Another thing that is becoming noticeable as the vegetation begins to grow like mad is the absence this year of rabbit grazed areas. I've already spoken of the reasons for few rabbits this year but the small field in which our Tower Hide stands illustrates what their absence can mean. That field has always held a good population of rabbits and this is the first time in my 23 years out there that it hasn't been grazed down like a bowling green, at no harm to the reserve or its habitat. Similarly many other areas are showing signs of becoming overgrown for the first time this year.

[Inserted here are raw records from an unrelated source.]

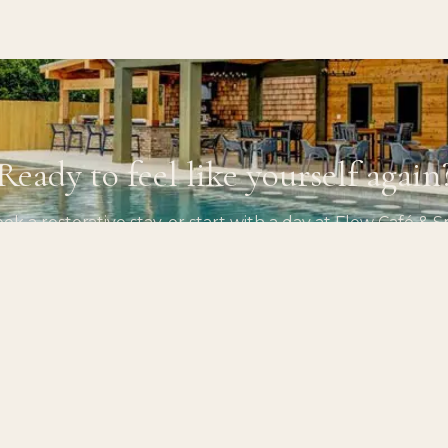
Ready to feel like yourself again
ok a restorative stay, or start with a day at Flow Café & S
PLAN YOUR STAY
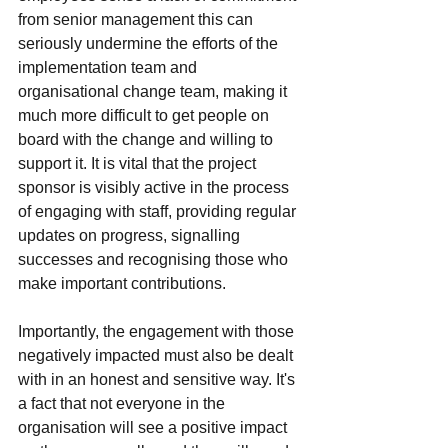
from senior management this can 
seriously undermine the efforts of the 
implementation team and 
organisational change team, making it 
much more difficult to get people on 
board with the change and willing to 
support it. It is vital that the project 
sponsor is visibly active in the process 
of engaging with staff, providing regular 
updates on progress, signalling 
successes and recognising those who 
make important contributions. 
Importantly, the engagement with those 
negatively impacted must also be dealt 
with in an honest and sensitive way. It's 
a fact that not everyone in the 
organisation will see a positive impact 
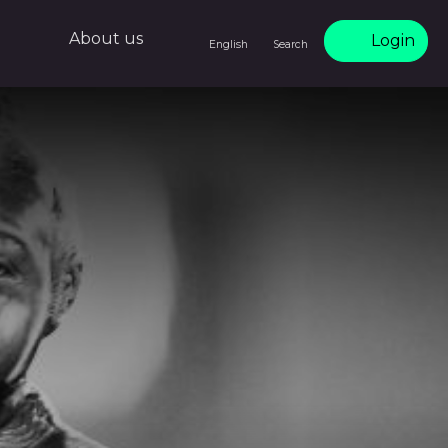
About us
Login
English
Search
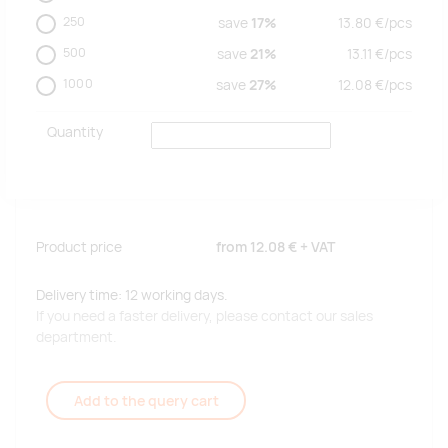
250
save
17%
13.80
€/
pcs
500
save
21%
13.11
€/
pcs
1000
save
27%
12.08
€/
pcs
Quantity
Product price
from
12.08 €
+ VAT
Delivery time: 12 working days.
If you need a faster delivery, please contact our sales
department.
Add to the query cart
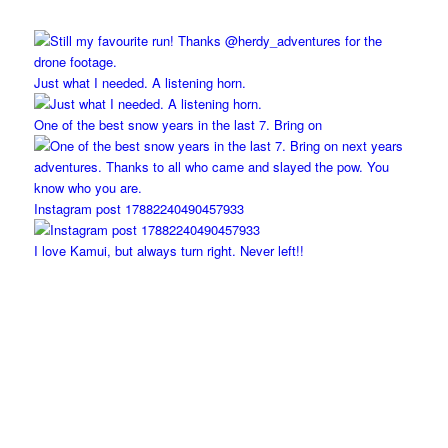
Just what I needed. A listening horn.
One of the best snow years in the last 7. Bring on
Instagram post 17882240490457933
I love Kamui, but always turn right. Never left!!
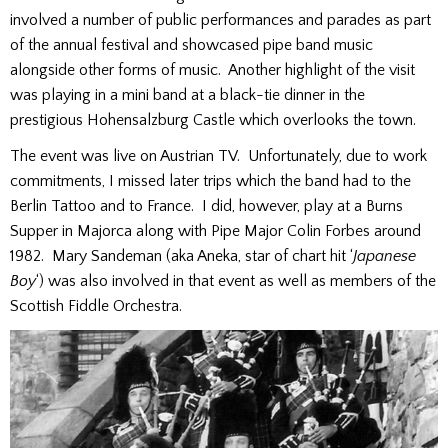
involved a number of public performances and parades as part
of the annual festival and showcased pipe band music
alongside other forms of music. Another highlight of the visit
was playing in a mini band at a black-tie dinner in the
prestigious Hohensalzburg Castle which overlooks the town.
The event was live on Austrian TV. Unfortunately, due to work
commitments, I missed later trips which the band had to the
Berlin Tattoo and to France. I did, however, play at a Burns
Supper in Majorca along with Pipe Major Colin Forbes around
1982. Mary Sandeman (aka Aneka, star of chart hit ‘
Japanese
Boy
‘) was also involved in that event as well as members of the
Scottish Fiddle Orchestra.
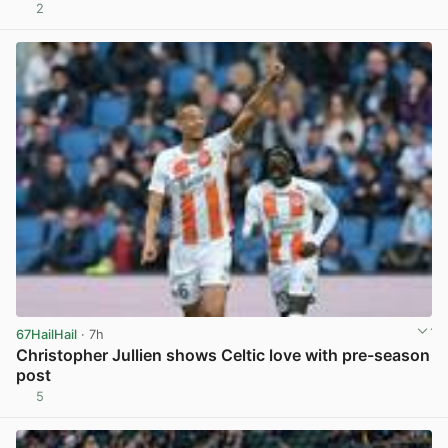
2
View post in new tab
67HailHail
· 7h
Christopher Jullien shows Celtic love with pre-season
post
5
View post in new tab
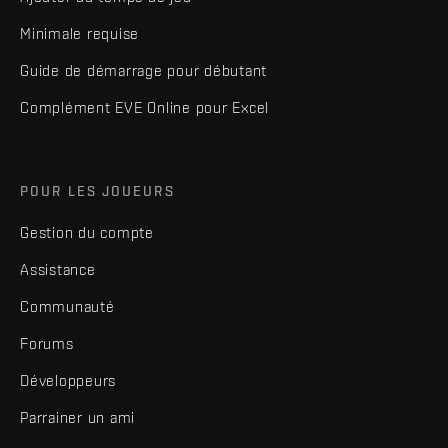
Minimale requise
Guide de démarrage pour débutant
Complément EVE Online pour Excel
POUR LES JOUEURS
Gestion du compte
Assistance
Communauté
Forums
Développeurs
Parrainer un ami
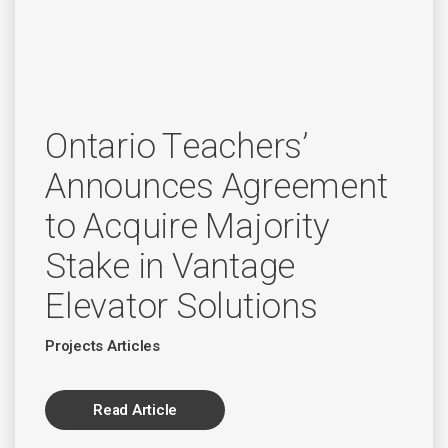
Ontario Teachers’
Announces Agreement
to Acquire Majority
Stake in Vantage
Elevator Solutions
Projects Articles
Read Article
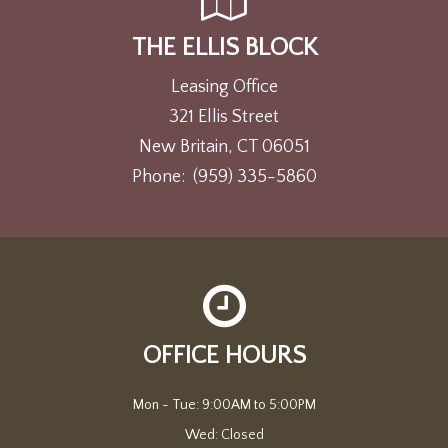
THE ELLIS BLOCK
Leasing Office
321 Ellis Street
New Britain, CT 06051
Phone:
(959) 335-5860
OFFICE HOURS
Mon - Tue: 9:00AM to 5:00PM

Wed: Closed
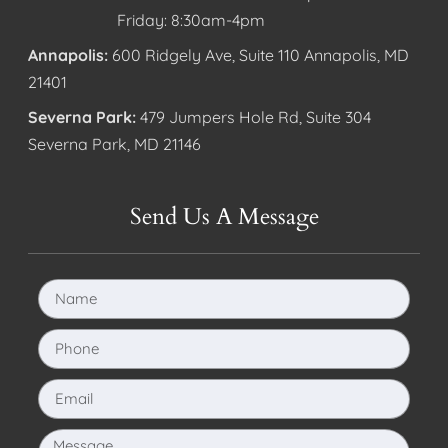
Friday: 8:30am-4pm
Annapolis:
600 Ridgely Ave, Suite 110 Annapolis, MD
21401
Severna Park:
479 Jumpers Hole Rd, Suite 304
Severna Park, MD 21146
Send Us A Message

On the subject of vegetation, its a good time to mention three of the reserve's star wild flowers now that they are beginning to come into bloom. Two of these I'm not aware of growing anywhere else on Sheppey and those two are Milk Thistle and Houndstongue.
Milk Thistle grows on the bunds and Salt Workings Mounds and has large, variagated light green and white leaves with vicious spines on each of the leaves. Its flower stem grows to a few feet high with one purplish thistle like flower to each and its seeds have been used by herbalists for thousands of years to treat chronic liver disease
Houndstongue is a smallish flower growing to about a foot high and with small, bright scarlet flowers. Its leaves when crushed have a strong smell of mice urine, so best not to fall into a clump of it. About 15 years ago I found the very first single specimen of this flower on the reserve and since then it has colonised about fifty per cent of the reserve, especially the dry areas. It seeds, as anybody walking through the plants will find, are coated in a velcro-like coating and therefore they are easily spread round the place by the livestock, etc. Later in the summer, on getting back to the car, I regularly have to clean loads of the seeds from off my boot laces, socks and trousers.
The last of the three, which I have mentioned before, is Spiny Restharrow, which grows along the grass banks of the reserve below Harty Church. Its a small and low growing, woody plant and as a member of the pea family has typical, small pea-like pinky-purple flowers and nasty gorse-like spiny foliage. I thought the reserve was its only site on Sheppey but have heard that there is some at Elmley.

And a small P.S. - I rarely get any comments about each blog, it would be nice to get some, to know if I'm writing anything interesting for other people, rather than just satisfying my own ego.


  1. I thought by the title of your post we were in for some porn :-)

    I like reading your posts Derek, but I dont always comment. you would be surprised by the amount of visits your blog gets. Try and put on a page counter, it will show the number of hits you page gets.

  2. Warren,

    Here we go again, how do you do that.

  3. Read your entries regularly Derek. Always interesting posts but, like Derek, I rarely comment.
    Keep the posts coming, I need my Sheppey fix!